Earlier this week, Pfizer announced that it was seeking EUA approval for PAXLOVID, an oral antiviral for the treatment of mild to moderate COVID-19 in patients at increased risk of hospitalizations or death.
The submission to the U.S. Food and Drug Administration (FDA) includes clinical data from the Phase 2/3 EPIC-HR (Evaluation of Protease Inhibition for COVID-19 in High-Risk Patients) interim analysis. Rolling submission of non-clinical data for PAXLOVID was initiated with the FDA in October 2021, Pfizer said.

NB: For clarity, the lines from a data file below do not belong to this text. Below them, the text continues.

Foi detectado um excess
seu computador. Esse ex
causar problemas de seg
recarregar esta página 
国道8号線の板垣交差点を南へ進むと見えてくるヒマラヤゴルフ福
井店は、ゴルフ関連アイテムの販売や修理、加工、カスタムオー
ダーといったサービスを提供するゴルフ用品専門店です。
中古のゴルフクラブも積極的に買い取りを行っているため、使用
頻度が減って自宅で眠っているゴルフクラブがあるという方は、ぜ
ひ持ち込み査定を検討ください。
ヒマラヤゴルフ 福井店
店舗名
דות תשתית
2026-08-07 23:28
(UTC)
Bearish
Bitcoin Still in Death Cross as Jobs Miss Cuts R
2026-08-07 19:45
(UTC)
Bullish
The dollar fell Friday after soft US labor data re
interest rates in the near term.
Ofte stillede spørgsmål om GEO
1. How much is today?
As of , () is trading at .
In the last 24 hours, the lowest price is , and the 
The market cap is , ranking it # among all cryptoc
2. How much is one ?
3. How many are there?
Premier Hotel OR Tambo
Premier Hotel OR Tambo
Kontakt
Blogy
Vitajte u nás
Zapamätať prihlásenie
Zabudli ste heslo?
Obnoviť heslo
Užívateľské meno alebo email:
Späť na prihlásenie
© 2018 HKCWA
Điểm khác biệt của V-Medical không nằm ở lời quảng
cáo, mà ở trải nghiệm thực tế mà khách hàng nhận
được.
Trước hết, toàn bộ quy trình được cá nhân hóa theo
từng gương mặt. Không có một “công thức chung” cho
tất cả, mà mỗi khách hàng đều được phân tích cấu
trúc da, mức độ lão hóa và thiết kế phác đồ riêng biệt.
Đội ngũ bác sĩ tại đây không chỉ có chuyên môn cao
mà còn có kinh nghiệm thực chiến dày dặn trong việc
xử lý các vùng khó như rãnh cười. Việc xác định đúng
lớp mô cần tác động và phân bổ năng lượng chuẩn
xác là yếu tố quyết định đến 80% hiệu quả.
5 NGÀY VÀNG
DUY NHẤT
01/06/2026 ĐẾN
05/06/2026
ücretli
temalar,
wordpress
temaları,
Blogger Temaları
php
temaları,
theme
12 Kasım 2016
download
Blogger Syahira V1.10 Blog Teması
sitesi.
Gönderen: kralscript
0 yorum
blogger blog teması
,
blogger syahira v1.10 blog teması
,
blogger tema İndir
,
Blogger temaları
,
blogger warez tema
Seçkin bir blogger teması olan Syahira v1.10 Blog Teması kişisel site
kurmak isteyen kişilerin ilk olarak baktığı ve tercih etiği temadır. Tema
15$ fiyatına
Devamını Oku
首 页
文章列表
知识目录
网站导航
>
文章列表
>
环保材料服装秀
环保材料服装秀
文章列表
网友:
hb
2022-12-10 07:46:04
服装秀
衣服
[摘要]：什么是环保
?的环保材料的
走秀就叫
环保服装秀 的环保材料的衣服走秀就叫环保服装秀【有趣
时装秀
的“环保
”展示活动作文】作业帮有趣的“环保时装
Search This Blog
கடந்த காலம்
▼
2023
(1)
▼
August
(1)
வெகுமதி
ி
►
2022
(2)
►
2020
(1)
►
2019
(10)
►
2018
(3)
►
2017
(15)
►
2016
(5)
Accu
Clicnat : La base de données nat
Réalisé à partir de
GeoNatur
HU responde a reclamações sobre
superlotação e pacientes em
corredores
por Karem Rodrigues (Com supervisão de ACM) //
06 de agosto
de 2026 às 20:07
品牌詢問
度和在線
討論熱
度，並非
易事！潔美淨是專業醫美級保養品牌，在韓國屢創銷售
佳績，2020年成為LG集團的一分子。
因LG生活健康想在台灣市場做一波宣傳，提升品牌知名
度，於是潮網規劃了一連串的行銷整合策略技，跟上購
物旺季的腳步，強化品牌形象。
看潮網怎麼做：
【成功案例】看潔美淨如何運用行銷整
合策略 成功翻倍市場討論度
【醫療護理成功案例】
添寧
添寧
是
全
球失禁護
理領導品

If authorized or approved, PAXLOVID would be the first oral antiviral of its kind, a 3CL protease inhibitor specifically designed to combat SARS-CoV-2 that could be prescribed as an at-home treatment to high-risk patients at the first sign of infection, potentially helping patients avoid severe illness, which can lead to hospitalization and death, Pfizer has said.